Another powerful feature added Postgres added is Views. Views are a simple database feature that allows you to create an alias for a common query. Suppose you were routinely running a SELECT statement on a table of transactions for the category outdoor_products:

SELECT * FROM tranactions_table WHERE product_type='outdoor'

In Postgres, you can save this query as a view for future reference.

CREATE OR REPLACE VIEW 'outdoor_product_transactions_view' AS 
(SELECT * FROM tranactions_table WHERE product_type='outdoor')
Then you can just
SELECT * FROM outdoor_product_transactions_view
And easily apply additional filters
SELECT * FROM outdoor_product_transactions_view WHERE amount > 1000

This feature is great for complex queries you are regularly repeating.

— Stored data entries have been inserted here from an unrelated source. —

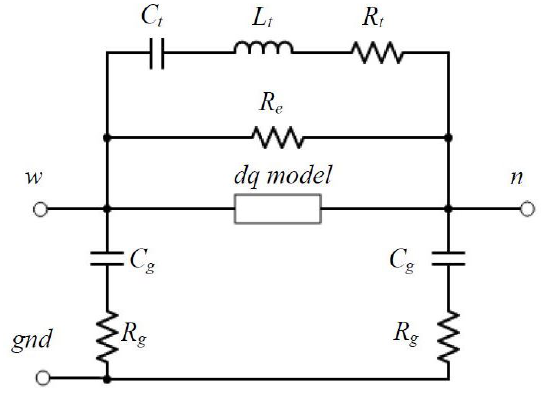
Figure 13. HF phase circuit proposed in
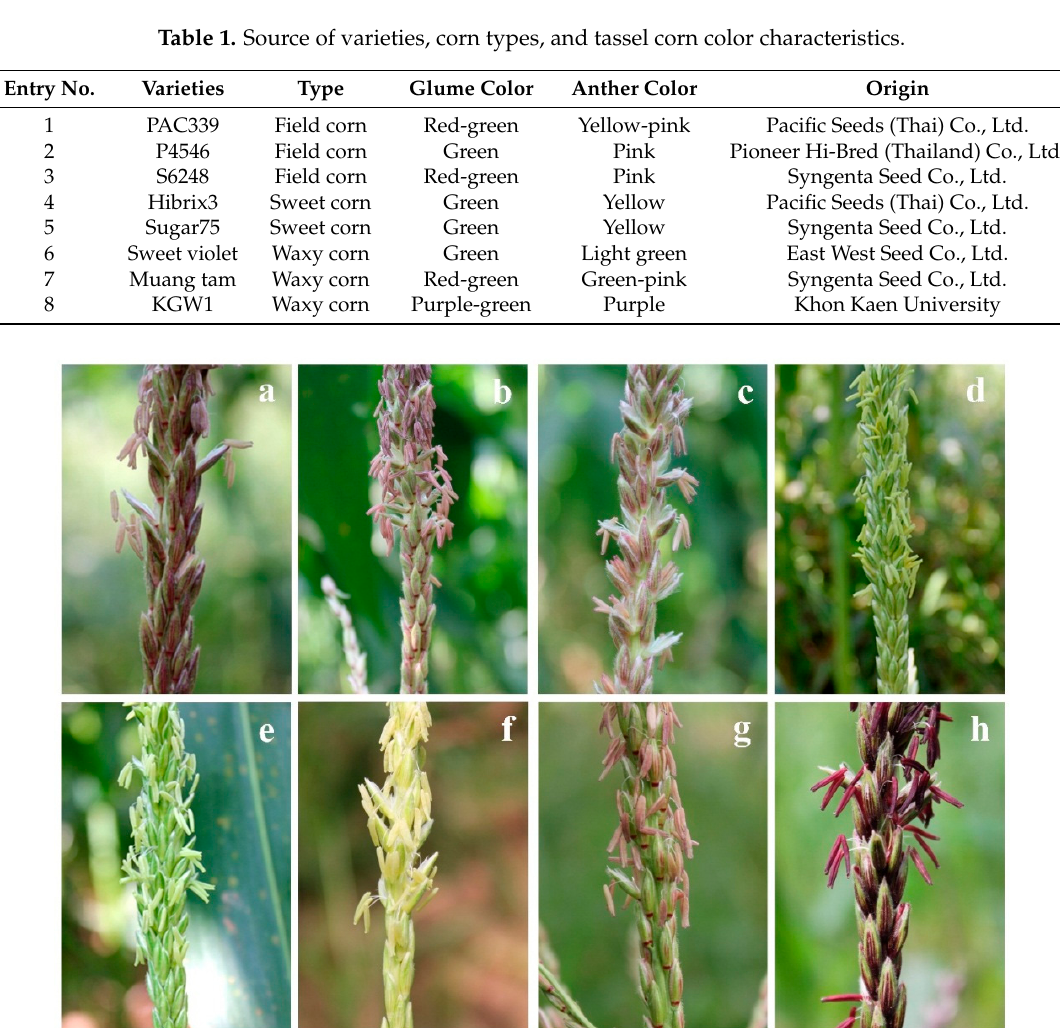
Figure 1. Close-up photographs of the main spike of the tassel of eight commercial hybrids: PAC339 ( a ),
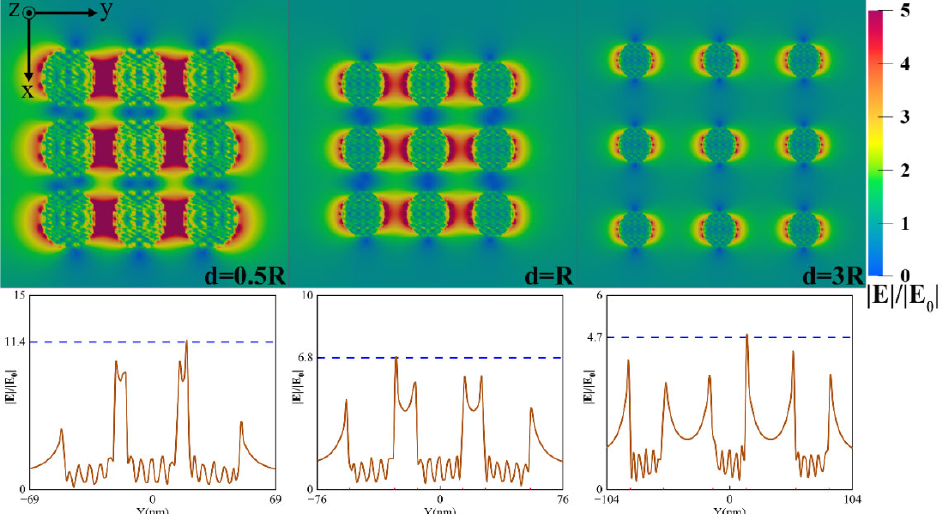
Figure 4. Near-field enhancement of the 3 × 3 square array of Ag nanoparticles with the radius of 14 nm and the incident light wavelength of 532nm: near-field distribution with different particle spacing (the top) and field enhancement factor curve along the y-axis of the array center (the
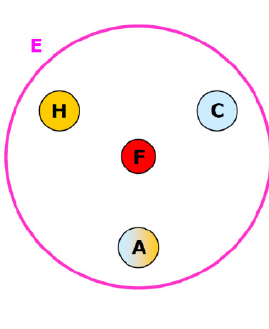
Fig. 3. – The 5 elements.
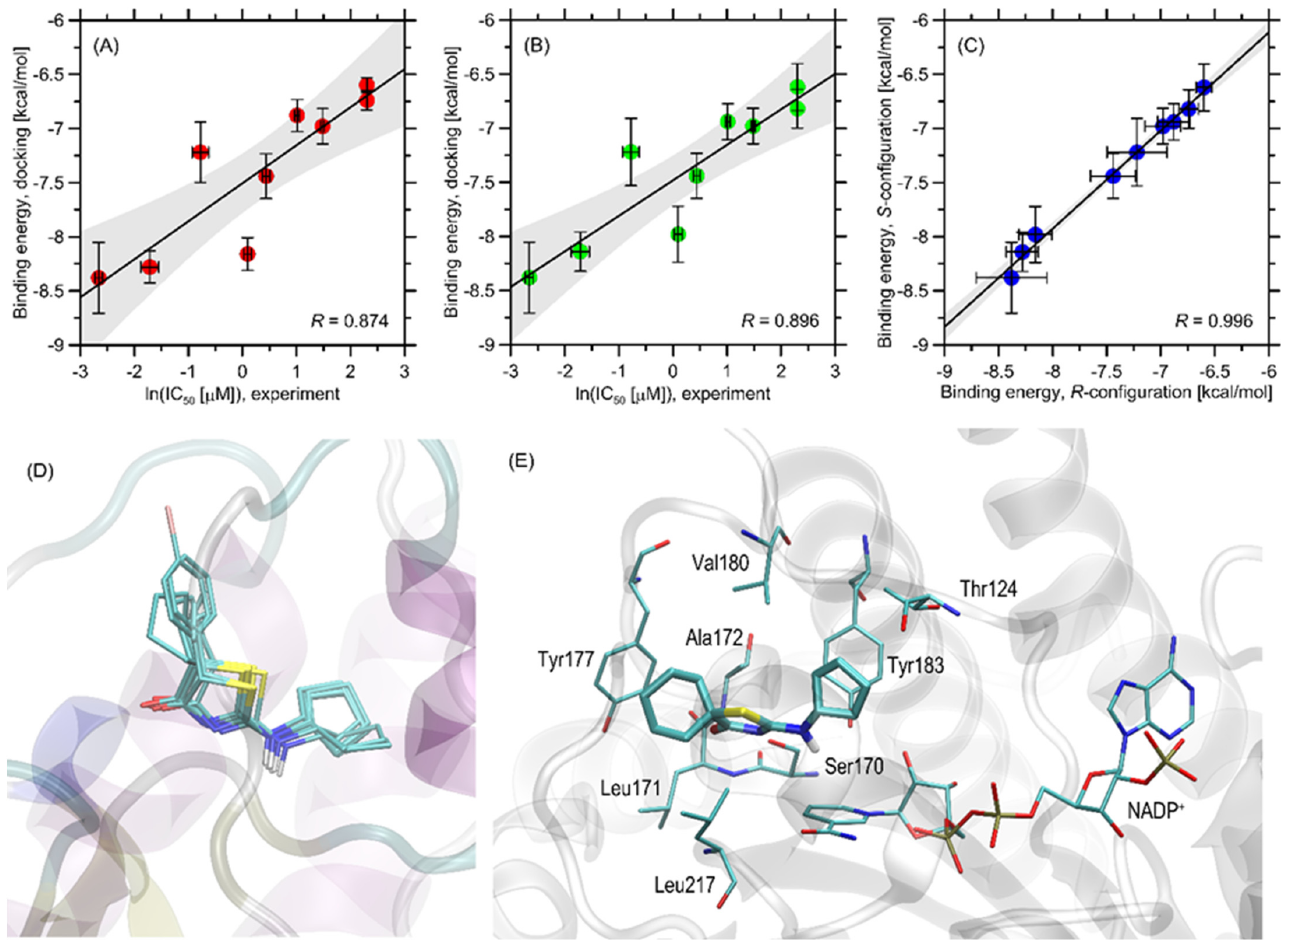
Figure 3. ( A ) The correlation between the binding energies calculated for compounds with R-configuration at the chiral center, averaged over the five protein structures used for docking and the corresponding (experimental) values of IC 50 (recalculated as log(IC 50 )). The horizontal bars represent the standard deviation values within the set of binding energies. The solid line represents the linear regression (with 95% confidence intervals filled in grey) ( B ) The same as in ( A ) but for compounds with the S-configuration. ( C ) The correlation of theoretical binding energies determined for compounds with the R- and S-configurations. ( D ) The superposed positions of all studied ligands of S-configuration (stick representation) in the binding cavity of the PDB:4bb5 structure. All these positions were identified as the optimal ones during the docking procedure. ( E ) The energetically favorable location of the 3h compound molecule bound to the PDB:4bb5 structure. The ligand molecule is shown as thick sticks, whereas all the closest amino-acid residues (<0.4 nm) are represented by thin sticks. The NADP + molecule also present in the protein crystal structure is included. The description of the interaction types is given in the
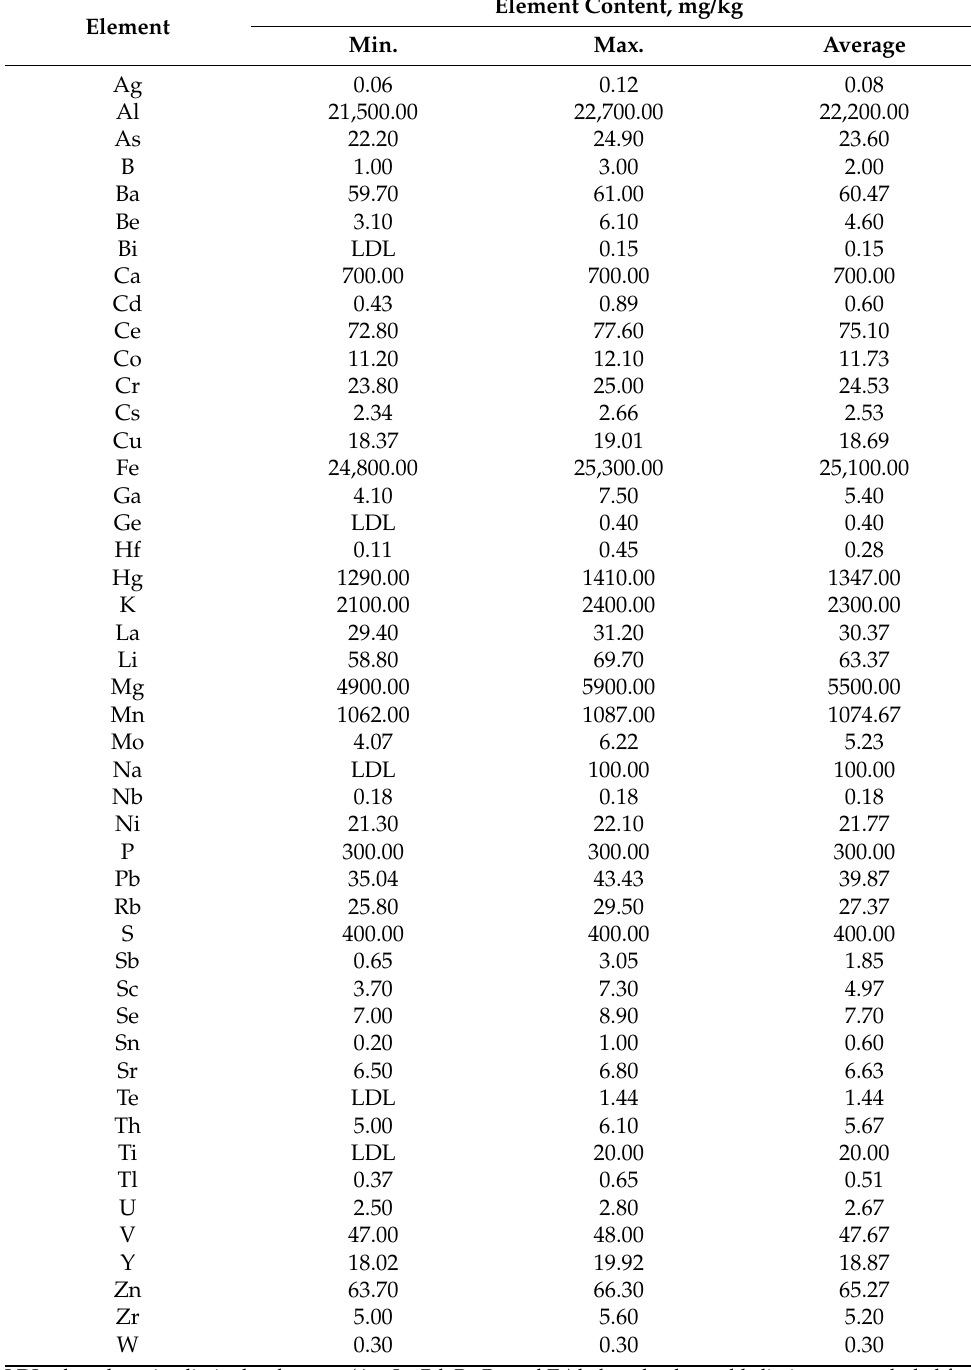
Table 1. Elemental content of mercury-contaminated soil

In the application I am currently building, there are complex queries that I run regularly on our API. I would also like our BI tools to benefit from these complex queries without repeating the logic in SQL. So I set out to create an easy way for a Django queryset to manage a Postgres view.

Here is the result:

create_or_replace_view.py

from django.db import connection


def create_or_replace_view(view_name, view_qs):
    with connection.cursor() as cursor:
        queryset = view_qs
        compiler = queryset.query.get_compiler(using=queryset.db)
        sql, params = compiler.as_sql()
        sql = "CREATE OR REPLACE VIEW {view} AS {sql}".format(
            view=connection.ops.quote_name(view_name), sql=sql
        )
        cursor.execute(sql, params)

migrate_views.py

from postgresviews.create_or_replace_view import create_or_replace_view
from ledger.querysets.formattedTransactionsQS import FormattedTransactionsQS


## Define Views Here
## NOTE: Renamed or Deleted Views will not automatically clean up the old version.
create_or_replace_view(
    "view_formatted_transactions", FormattedTransactionsQS().get_qs()
)

migrate_views.py is run on every deployment of our Django API. This allows me to use complex querysets with our API via Django Rest Framework and build a Postgres view of the queryset available to our BI tools. Magic! I hope you find this useful in your own applications!